Bobby Tallis possessed the drainpipe physique, knee-length mackintosh, and winsomely dissolute demeanor of a poet, or so he believed, as he pursued a lavishly wayward course across the mangy municipal parks, median strips, and depressed residential quadrangles of his quarter of the city on another blustery October afternoon. One hand broodingly ensconced within a pocket, Bobby smoked as he walked and made rapid, furtive motions with his lips, as if having an intense, collusive conversation with himself, which is exactly what he was doing: Bobby was a poet.
He lived in a dilapidated apartment block on the south-side inner city, a block so populated with retirees and pensioners that visitors—of which Bobby had absolutely none—often mistook it for a state retirement home. Bobby was certain he was the only resident under the age of sixty. The block’s corridors—the sour-cream walls lit by low-wattage sconces downy with dust, the furred, blue, perpetually damp carpeting in which shoe-print impressions dolefully lingered—evoked for Bobby a budget version of the afterlife. It was, at least, a peaceful place, no noise but the late-night dysphagic groans of the elevator’s recurringly jammed doors.
Bobby walked six miles every day. He did so because a lengthy walk helped oxygenate the creative capacities as well as preëmptively dispel the oppressive sense of cabin fever that would consume him if he did not regularly remove himself from the tiny tomb of his one-bedroom apartment. Also, there was a shopping-center parking lot three miles from his apartment block where he bought weed from a schoolgirl on a near-daily basis.
The city was bound on this side by a canal, and Bobby’s peregrinations tended to bring him, as now, into intermittent contact with this body of water. He noted the tarry density of its bilious murk, the tidemark of phosphorescent scum bearding the centuries-old brickwork as the canal subsided toward the stark quays and the notional sea beyond.

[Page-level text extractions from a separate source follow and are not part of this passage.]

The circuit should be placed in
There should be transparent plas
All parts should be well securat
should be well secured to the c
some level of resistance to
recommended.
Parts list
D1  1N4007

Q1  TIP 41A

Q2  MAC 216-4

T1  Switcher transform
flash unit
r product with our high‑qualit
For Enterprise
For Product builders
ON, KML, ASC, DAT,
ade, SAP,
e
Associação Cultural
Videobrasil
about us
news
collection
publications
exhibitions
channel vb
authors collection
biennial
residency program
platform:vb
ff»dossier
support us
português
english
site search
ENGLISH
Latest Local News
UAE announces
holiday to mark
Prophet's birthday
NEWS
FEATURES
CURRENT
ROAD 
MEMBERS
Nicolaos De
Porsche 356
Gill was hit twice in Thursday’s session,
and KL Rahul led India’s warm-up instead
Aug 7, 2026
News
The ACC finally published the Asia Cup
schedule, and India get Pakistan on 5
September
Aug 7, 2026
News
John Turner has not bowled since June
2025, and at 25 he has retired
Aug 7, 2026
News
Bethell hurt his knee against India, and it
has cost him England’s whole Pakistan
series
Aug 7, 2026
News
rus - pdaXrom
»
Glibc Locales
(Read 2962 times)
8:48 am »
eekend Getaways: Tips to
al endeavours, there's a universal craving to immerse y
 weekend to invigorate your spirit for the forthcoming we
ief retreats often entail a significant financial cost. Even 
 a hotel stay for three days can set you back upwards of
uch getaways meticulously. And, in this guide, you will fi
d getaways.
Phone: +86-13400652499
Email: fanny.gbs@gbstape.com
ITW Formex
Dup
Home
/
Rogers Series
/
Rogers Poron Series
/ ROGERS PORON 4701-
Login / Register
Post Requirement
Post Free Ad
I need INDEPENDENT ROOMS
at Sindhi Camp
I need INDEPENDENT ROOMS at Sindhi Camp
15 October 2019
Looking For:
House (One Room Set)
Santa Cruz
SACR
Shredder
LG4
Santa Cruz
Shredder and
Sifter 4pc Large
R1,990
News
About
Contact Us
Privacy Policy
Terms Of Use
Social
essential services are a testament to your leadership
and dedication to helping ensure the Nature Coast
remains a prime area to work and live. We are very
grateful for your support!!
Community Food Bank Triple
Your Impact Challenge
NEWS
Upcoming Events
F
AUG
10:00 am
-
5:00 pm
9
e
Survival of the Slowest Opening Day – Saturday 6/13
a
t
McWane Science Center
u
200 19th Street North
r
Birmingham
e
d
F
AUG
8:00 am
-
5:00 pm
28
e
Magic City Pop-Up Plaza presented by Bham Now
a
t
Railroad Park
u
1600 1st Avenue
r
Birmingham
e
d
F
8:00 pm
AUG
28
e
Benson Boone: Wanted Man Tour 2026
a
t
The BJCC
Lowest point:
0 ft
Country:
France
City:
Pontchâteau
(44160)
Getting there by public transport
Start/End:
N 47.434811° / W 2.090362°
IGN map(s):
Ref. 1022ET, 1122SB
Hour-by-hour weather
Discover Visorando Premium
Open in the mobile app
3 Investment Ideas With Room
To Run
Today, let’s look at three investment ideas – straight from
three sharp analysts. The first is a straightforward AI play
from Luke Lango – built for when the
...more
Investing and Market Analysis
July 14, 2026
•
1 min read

Bobby traversed the back lane of a housing estate and detoured through a brushy interval that served as one of the numerous pickup sites honeycombing this side of the city—with a grin he registered the dangling lobe of a used condom snagged on the branch of a bush like a dismal festive decoration. He stopped at a McDonald’s drive-through, inhaled three one-euro hamburgers and a fries and a Coke, and took a spumous dump in a toilet cubicle bathed in the purple-blue glow of UV lighting installed to prevent junkies from finding the veins in their arms.